This post (and this trip) is made possible in part by the generosity of our book sponsors.
If there’s one thing I’ve learned and relearned during almost six months on the road, it’s this: the place and the things and even the food are secondary to the people.
The people with whom you spend the day are what determine how satisfied you feel when it is over. And not just the existance of the people, but the time you get to spend with them.
While in Memphis last month, I read The Wonders Inside: The Earth to my daughter and Faiqa’s. It’s a children’s book from Silver Dolphin Books (one of our trip sponsors) about volcanoes and mountains and other geological stuff. The girls sat with me for almost an hour on the couch, pointing and asking questions and generally finding excuses to keep the reading time going.
The next night they asked to read 3D Explorer: Planet Earth, another book about volcanoes and mountains geological stuff.
These books are great, yes.
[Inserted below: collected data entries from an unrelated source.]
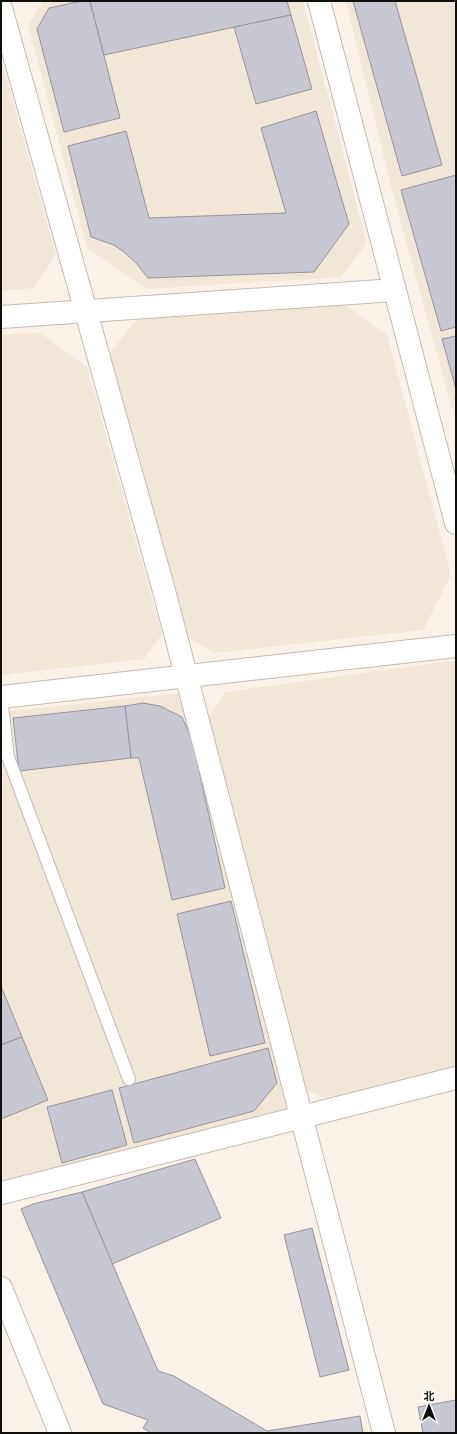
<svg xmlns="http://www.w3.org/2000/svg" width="457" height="1434" viewBox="0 0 457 1434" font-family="Roboto,'Noto Sans SC',sans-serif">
<rect width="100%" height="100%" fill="#faf2e9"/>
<!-- built -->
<g fill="#f2e6d7">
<path d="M 43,1 L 303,1 L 367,243 L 341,277 L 146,289 L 87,248 L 28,25 Z"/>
<path d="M 346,1 L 456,1 L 456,423 L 391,187 Z"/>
<path d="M 1,59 L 56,255 L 34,288 L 1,291 Z"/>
<path d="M 339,301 L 387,334 L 451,575 L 423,630 L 214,653 L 185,636 L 107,357 L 137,319 Z"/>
<path d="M 39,332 L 87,367 L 162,634 L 144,659 L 1,675 L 1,335 Z"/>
<path d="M 450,661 L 456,663 L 456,1068 L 327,1099 L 300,1087 L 206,722 L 225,692 Z"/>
<path d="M 181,693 L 290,1109 L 1,1183 L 1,712 Z"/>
</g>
<!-- building -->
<g fill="#c7c7d1" stroke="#95949e">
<path d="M 82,1 L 90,1 L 120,118 L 64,132 L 37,29 L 49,8 Z"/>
<path d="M 90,1 L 287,1 L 291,15 L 104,55 Z"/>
<path d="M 353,1 L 395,1 L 442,165 L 402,176 Z"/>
<path d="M 291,15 L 312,89 L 256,104 L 234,27 Z"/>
<path d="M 316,111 L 349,224 L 314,272 L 148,278 L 137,264 L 124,252 L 114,245 L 91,237 L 68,146 L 126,131 L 149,218 L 286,213 L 261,128 Z"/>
<path d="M 456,175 L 456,327 L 441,331 L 401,190 Z"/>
<path d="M 456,336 L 456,389 L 442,339 Z"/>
<path d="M 143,703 L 160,706 L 182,717 L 192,739 L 225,888 L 172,900 L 139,758 L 131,758 L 125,706 Z"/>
<path d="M 125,706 L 131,758 L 19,771 L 13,718 Z"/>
<path d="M 231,901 L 265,1043 L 210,1056 L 177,914 Z"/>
<path d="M 1,986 L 22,1037 L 1,1045 Z"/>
<path d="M 22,1037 L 48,1100 L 1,1119 L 1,1045 Z"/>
<path d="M 268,1048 L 277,1083 L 254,1111 L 134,1143 L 119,1088 Z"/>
<path d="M 112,1090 L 127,1145 L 62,1163 L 47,1107 Z"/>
<path d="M 195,1159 L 221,1218 L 112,1264 L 82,1192 Z"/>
<path d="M 82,1192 L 158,1371 L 174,1376 L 267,1431 L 360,1416 L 363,1433 L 151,1433 L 143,1428 L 148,1420 L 103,1404 L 21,1209 L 33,1204 Z"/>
<path d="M 312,1228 L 349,1370 L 320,1377 L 284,1235 Z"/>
<path d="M 456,1400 L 456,1433 L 423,1433 L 418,1407 Z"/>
</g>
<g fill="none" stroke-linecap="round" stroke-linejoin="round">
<!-- lane casing -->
<g stroke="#c2bbb2" stroke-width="14">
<path id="lane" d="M 1,698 L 8,757 L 129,1079"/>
</g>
<!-- street casing -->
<g stroke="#c2bbb2" stroke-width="24">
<g id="street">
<path d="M 1,8 L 163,587 L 384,1433"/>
<path d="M 1,317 L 395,290"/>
<path d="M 1,1193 L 456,1078"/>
</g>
</g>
<!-- secondary casing -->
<g stroke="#c2bbb2" stroke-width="24">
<g id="secondary">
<path d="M 319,1 L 456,523"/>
<path d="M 1,697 L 456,646"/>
<path d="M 1,1288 L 60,1433"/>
</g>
</g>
<!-- lane -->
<use href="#lane" stroke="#fff" stroke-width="12"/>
<!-- street -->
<use href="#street" stroke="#fff" stroke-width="22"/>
<!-- secondary -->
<use href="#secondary" stroke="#fff" stroke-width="22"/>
</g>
<!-- border -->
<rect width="457" height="1434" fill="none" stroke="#110f0c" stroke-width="4"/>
<!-- north arrow -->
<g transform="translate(429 1406)" stroke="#ffffff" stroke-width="3" paint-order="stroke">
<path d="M0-3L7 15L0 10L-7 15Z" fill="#110f0c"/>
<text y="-6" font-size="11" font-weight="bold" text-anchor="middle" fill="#110f0c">北</text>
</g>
</svg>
They make geological stuff interesting for little minds with cool pictures and pop-up pages. But the truth is that it’s not the content or the pictures that make the books so special.
It’s the time.
The girls were delighted to have time with an adult, something they never seem to grow tired of. (Ever. Seriously. EVER.) Every night when Emma asks for a bedtime story, one she wants read to her despite the fact that she can read most things on her own now, it’s because of the connection that comes from sharing something.
We get it when we’re kids. We seem to forget so easily as adults.
Thanksgiving and Christmas aren’t about turkeys or trinkets. No holiday is really about the traditions or gifts that might come with it. They’re about time. The rituals are merely an excuse, a means to connect, whether with God or with people or maybe with ourselves. They are a reminder to take the time.
This year, I’m going to make a concious effort to give gifts of time.
I’m already thinking books for kids (because of my previously mentioned experience) and babysitting nights for parents of young kids. We’re also going back to Iowa for three weeks over the holidays, a big fat gift of time in itself.
How else can we give the gift of time this year?